I hold up both hands once, twice. “Twenty drachms.” That should be enough to last Elias a while. The child measures out the liquid with excruciating slowness, her eyes darting up at me every few seconds.

When she’s finally sealed the vial with wax, I reach out to take it, but she jerks it away, wiggling four fingers at me. I drop four silvers into her hands. She shakes her head.

“Zaver!”
She takes out a gold mark from a pouch and waves it in the air.

“Four marks?” I burst out. “You might as well ask for the bleeding moon!” The girl just juts out her chin.
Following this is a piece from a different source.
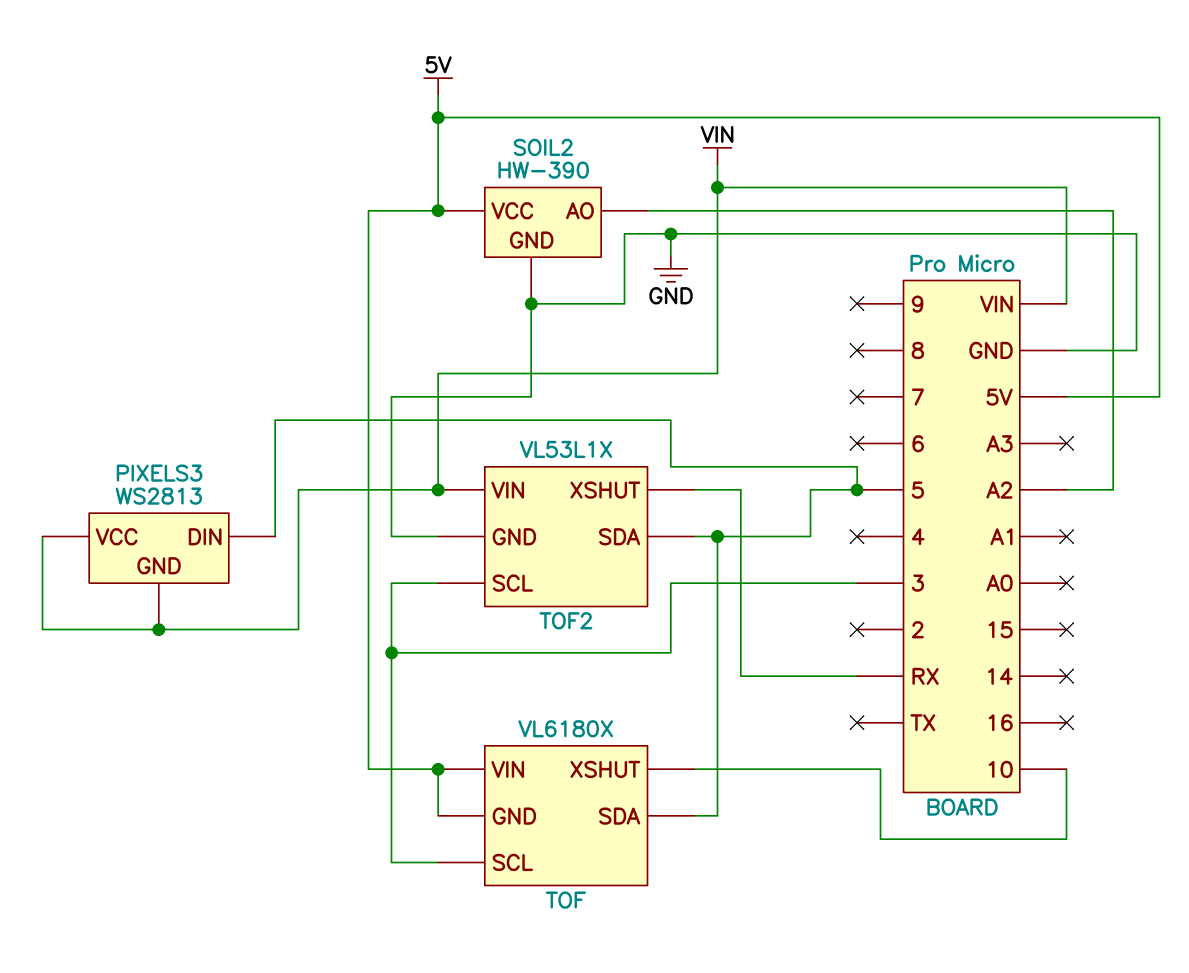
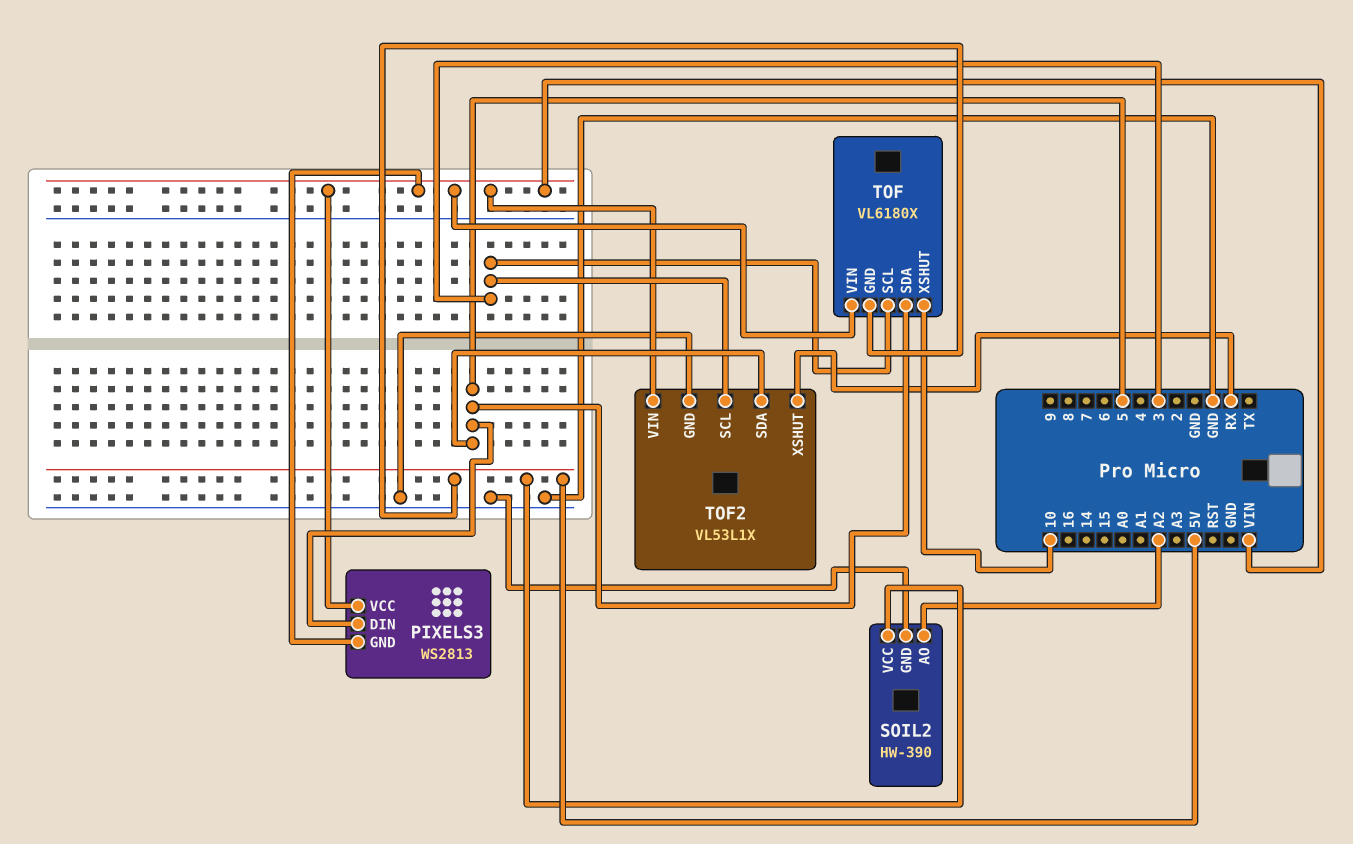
TOF pin VIN: 5V -> VIN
I don’t have time to haggle, so I dig the money out and slam it down, holding out my hand for the Tellis.

She hesitates, her eyes darting to the front door.

I draw my dagger with one hand and grab the vial with the other, shoving out of the shack with teeth bared. But the only movement in the dark lane is from a goat gnawing on some garbage. The beast bleats at me before turning back to his feast.

Still, I am uneasy. The Tribal girl was acting strange. I bolt, staying away from the main thoroughfare and sticking to the muddy, poorly lit back alleys of the market. I hurry to the western edge of the Roost, so focused on looking back that I don’t see the dark, lean figure in front of me until I’ve run right into him.

“Pardon me,” a silky voice says. The stink of ghas and tea leaves overpowers me. “I didn’t see you there.”

My skin goes cold at the familiarity of the voice. The Tribesman. The one with the scar. His eyes lock with mine and narrow. “And what’s a gold-eyed Scholar girl doing in Raider’s Roost?
Running
from something, perhaps?”
Skies.
He did recognize me.

I dart to his right, but he blocks me
.

“Out of my way.” I flash my knife at him. He laughs and puts one hand on my shoulder, neatly disarming me with the other.

“You’ll put out your own eye, little tigress.” He spins my dagger in one hand. “I am Shikaat, of Tribe Gula. And you are …?”

“None of your business.” I try to yank away from him, but his hand is like a vise.

“I just want to chat. Walk with me.” He tightens the hand on my shoulder.

“Get off me.” I kick at his ankle, and he winces and releases me. But when I dart toward the entrance to a side alley, he snatches my arm, and then grabs my other wrist, shoving up my sleeves.

“Slaves’ cuffs.” He runs a finger along the still-chafed skin of my wrists. “Recently removed. Interesting. Would you care to hear my theory?”

He leans close, black eyes sparkling, as if he’s sharing a joke. “I think there are very few Scholar girls with golden eyes wandering the wilderness, little tigress. Your injuries tell me you’ve seen battle. You smell of soot—perhaps from the fires in Serra? And the medicine—well, that’s most interesting of all.”

Our exchange has drawn curious glances—more than curious. A Mariner and a Martial, both wearing leather armor that marks them as bounty hunters, watch with interest. One approaches, but the Tribesman marches me down the alley away from them. He barks a word into the shadows. A moment later, two men materialize—his toadies, no doubt—and turn to head off the bounty hunters.

“You’re the Scholar girl the Martials are hunting.” Shikaat glances between the stalls, into the dark places where threats might lurk. “The one traveling with Elias Veturius. And there’s something wrong with him, otherwise you wouldn’t be here alone, so desperate for Tellis extract that you’d pay twenty times what you should for it.”

“How in the skies did you know?”

“Not many Scholars around here,” he says. “When one shows up, we notice.”